Le projet de loi a suscité des réactions positives dans les médias, les commentateurs étant d’avis que les examens pour raison de sécurité nationale auraient dû être ajoutés à la LIC depuis longtemps(14).


* Avertissement : Par souci de clarté, les propositions législatives du projet de loi décrit dans le présent résumé législatif sont énoncées comme si elles avaient déjà été adoptées ou étaient déjà en vigueur. Il ne faut pas oublier, cependant, qu’un projet de loi peut faire l’objet d’amendements au cours de son examen par la Chambre des communes et le Sénat, et qu’il est sans effet avant d’avoir été adopté par les deux chambres du Parlement, d’avoir reçu la sanction royale et d’être entré en vigueur.

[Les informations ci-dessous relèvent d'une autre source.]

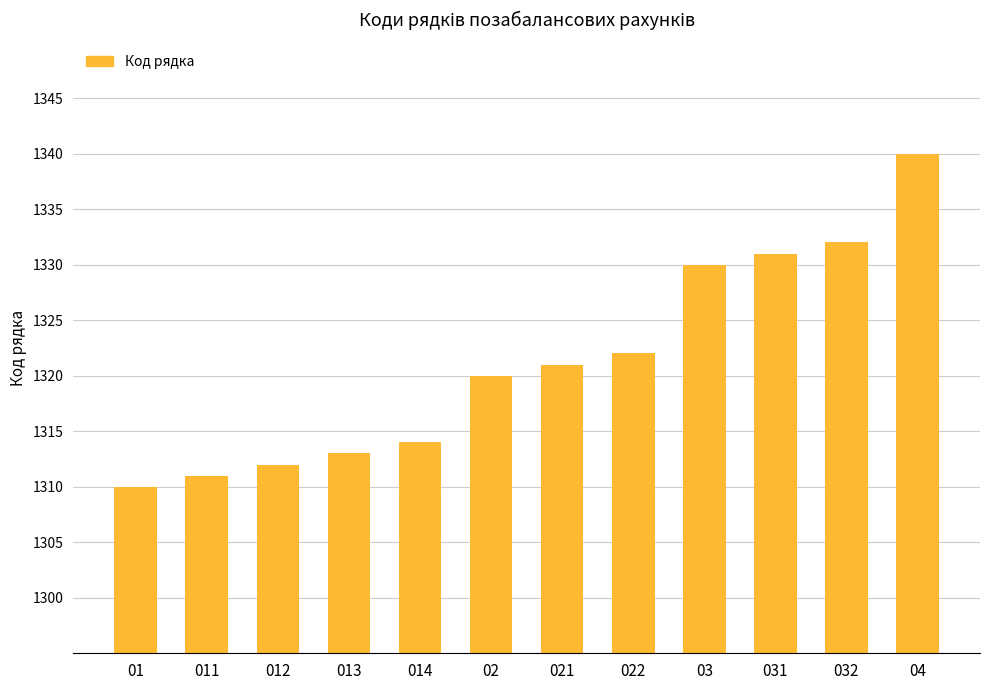

What is the label of the 9th bar from the left?

03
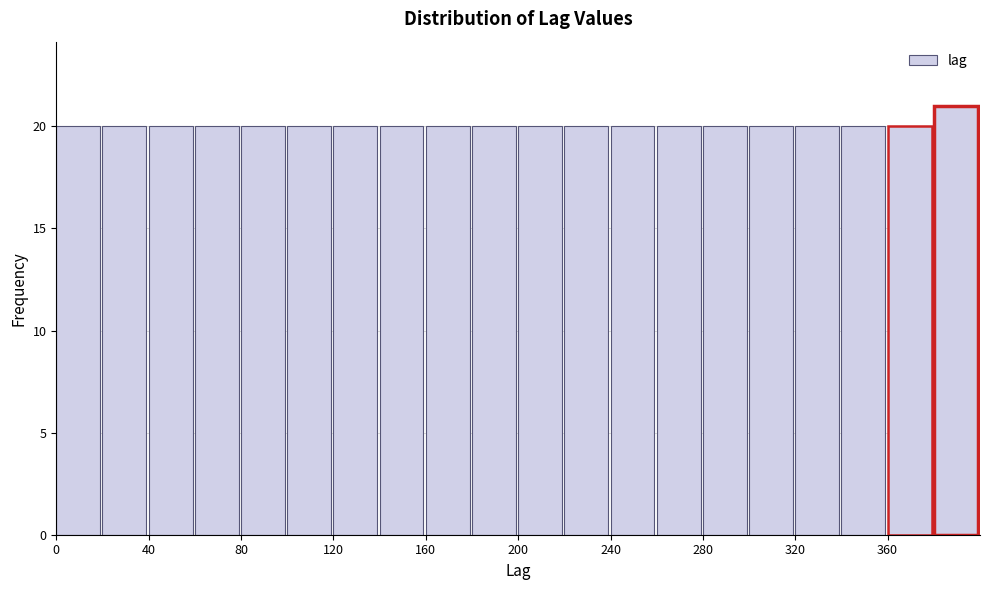

Which range on the x-axis has the tallest bar?

380 to 400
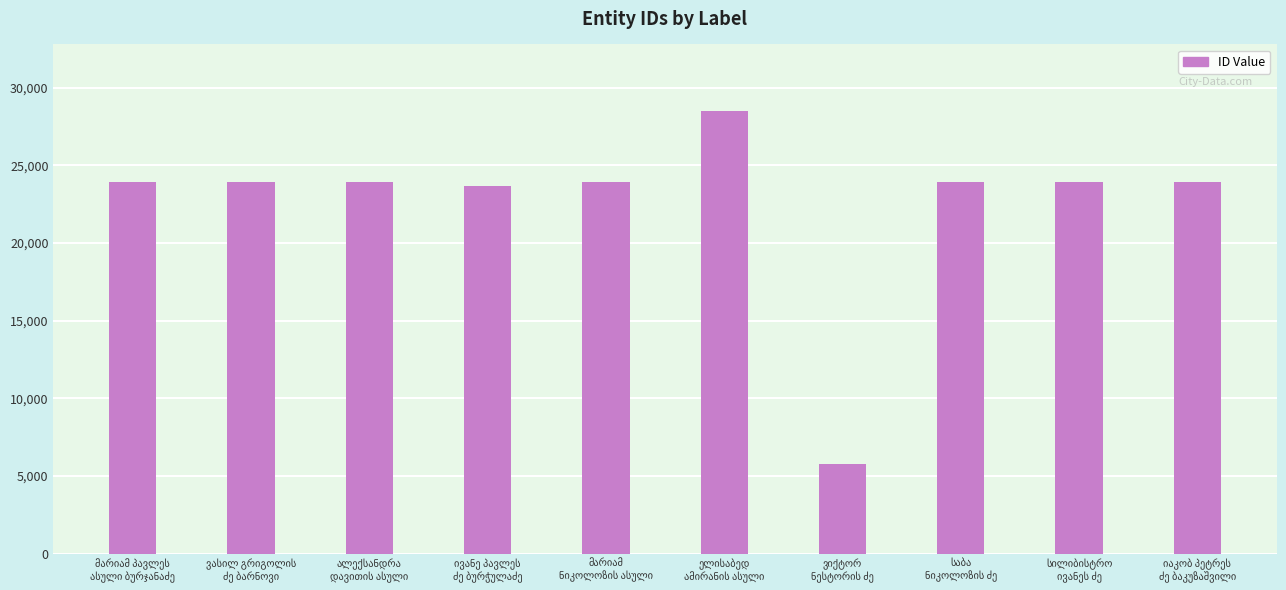

What is the average value?

22539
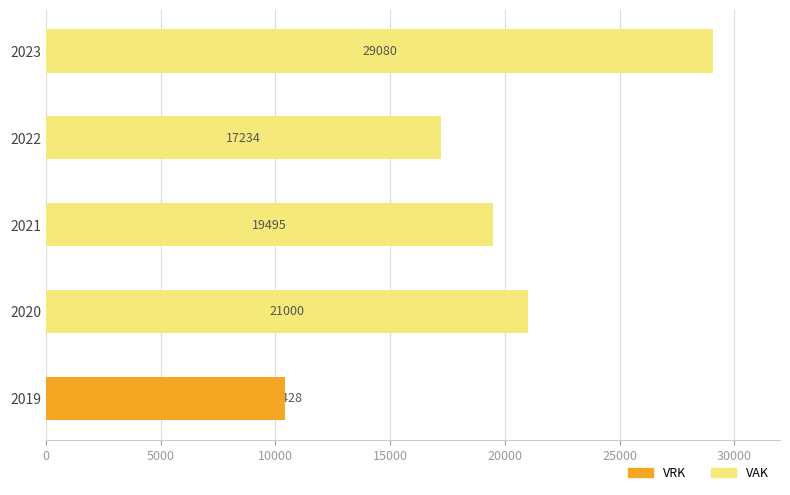

What are all the series names shown in the legend?

VAK, VRK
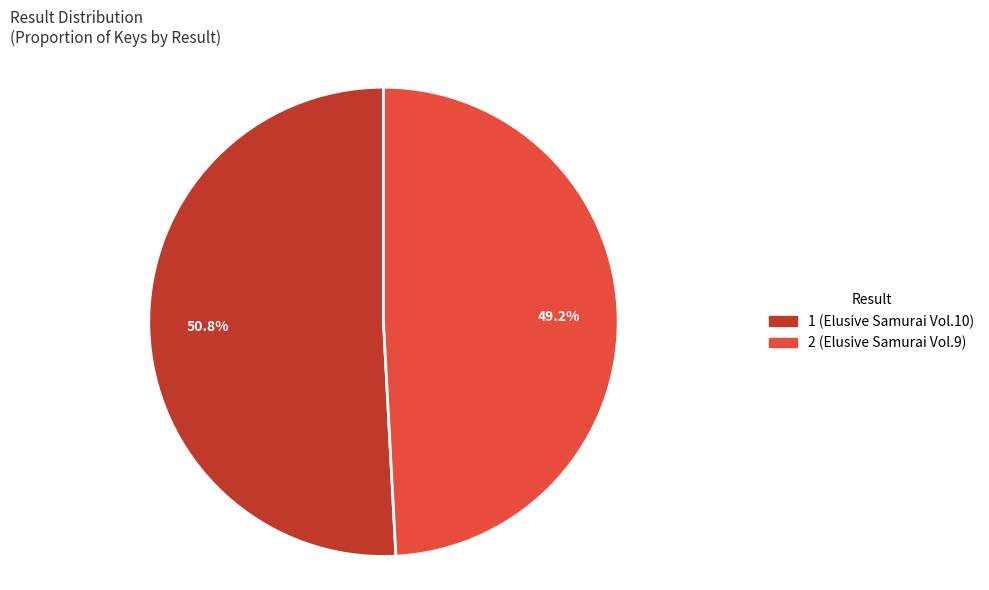

Which has a higher value, 2 or 1?

1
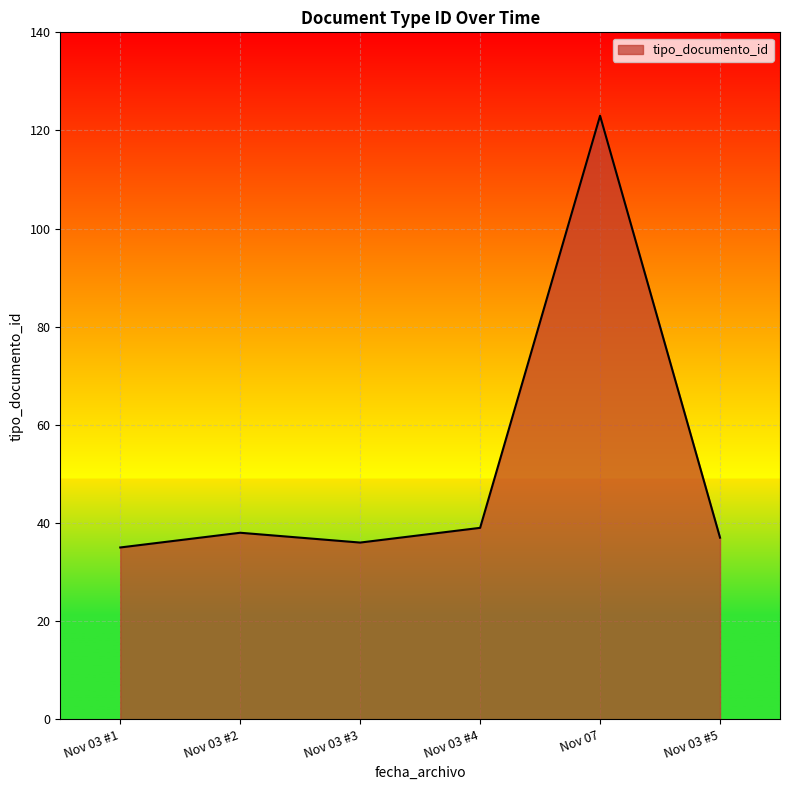

Approximately how many times larger is the value at Nov 03 #3 compared to Nov 07?

0.3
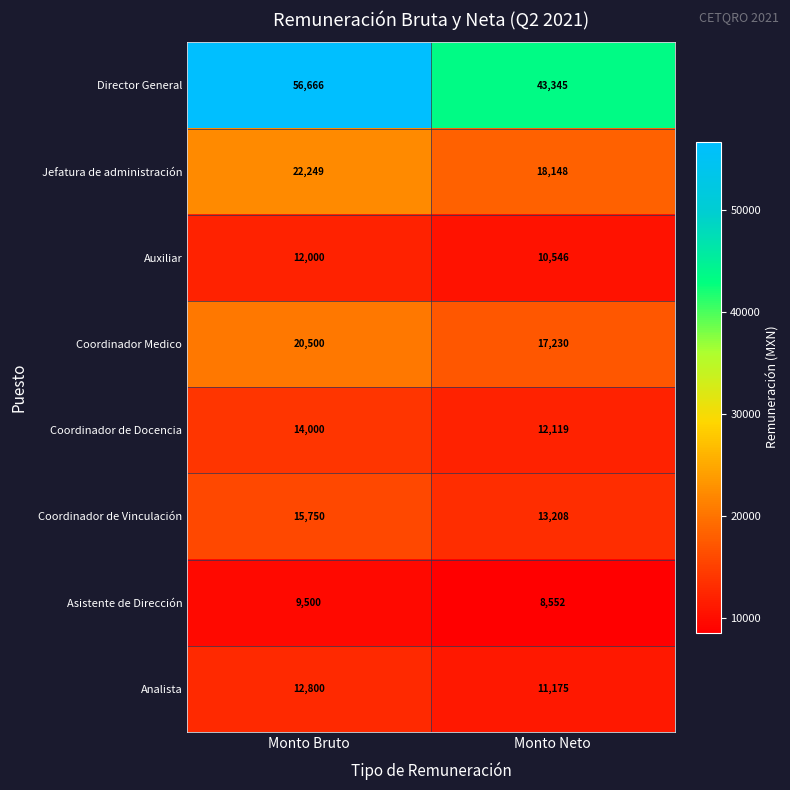

Rank the series at Monto Bruto from lowest to highest value.

Asistente de Dirección, Auxiliar, Analista, Coordinador de Docencia, Coordinador de Vinculación, Coordinador Medico, Jefatura de administración, Director General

(1) Loi sur Investissement Canada, L.R. (1985), ch. 28 (1er suppl.).

(2) LIC, art. 2.

(3) Un investisseur étranger s’entend d’une personne qui n’est ni citoyen canadien ni résident permanent ou d’une personne morale contrôlée ou réputée contrôlée par des non Canadiens.

(4) L’acquisition par des étrangers d’industries jugées importantes pour l’identité et le patrimoine du Canada (au sens de l’annexe IV du Règlement sur Investissement Canada) ou leurs investissements dans ces industries sont examinés par le ministre du Patrimoine canadien. Les investissements dans des secteurs considérés « sensibles » – par exemple production d’uranium, services financiers et de transport – sont aussi assujettis à des règles spéciales et le seuil applicable est moins élevé.

(5) LIC, art. 20. Ces facteurs figurent aussi dans l’Accord de libre-échange nord-américain et dans certaines dispositions de l’Accord général sur le commerce des services et de l’Accord sur les mesures concernant les investissements et liées au commerce, tous deux des accords de l’Organisation mondiale du commerce.

(6) Industrie Canada peut communiquer des renseignements déjà publics, des renseignements destinés à des procédures judiciaires ou dont la communication a été autorisée par la compagnie étrangère concernée.

(7) LIC, art. 39.

(8) Voir, par exemple, Jesse Tracey et Cliff Sosnow, « Proposed Amendments to the Investment Canada Act », Blake’s Bulletin on International Trade, juillet 2005.

(9) Jeffrey Thomas, « Bill C-59: Foreign investment will become unpredictable and politicized if Ottawa caves in to vague national interest concerns », National Post [Toronto], 19 juillet 2005, p. FP 19.

(10) « National security bill not aimed at energy takeovers: Emerson », The Globe & Mail [Toronto],
15 juillet 2005, p. B1.

(11) « Our investment climate is stable », Vancouver Sun, 23 août 2005, p. A11 [traduction].

(12) « US officials sound alarm on China Unocal Bid », The Globe & Mail, 14 juillet 2005, p. B1.

(13) « U.S. Treasury Secretary says he’s ‘not concerned’ over China’s interest in Alberta’s rich oil sands », The Globe & Mail, 9 juillet 2005, p. B7.

(14) « Loophole closed at last », The Toronto Star, 21 juin 2005, p. A14.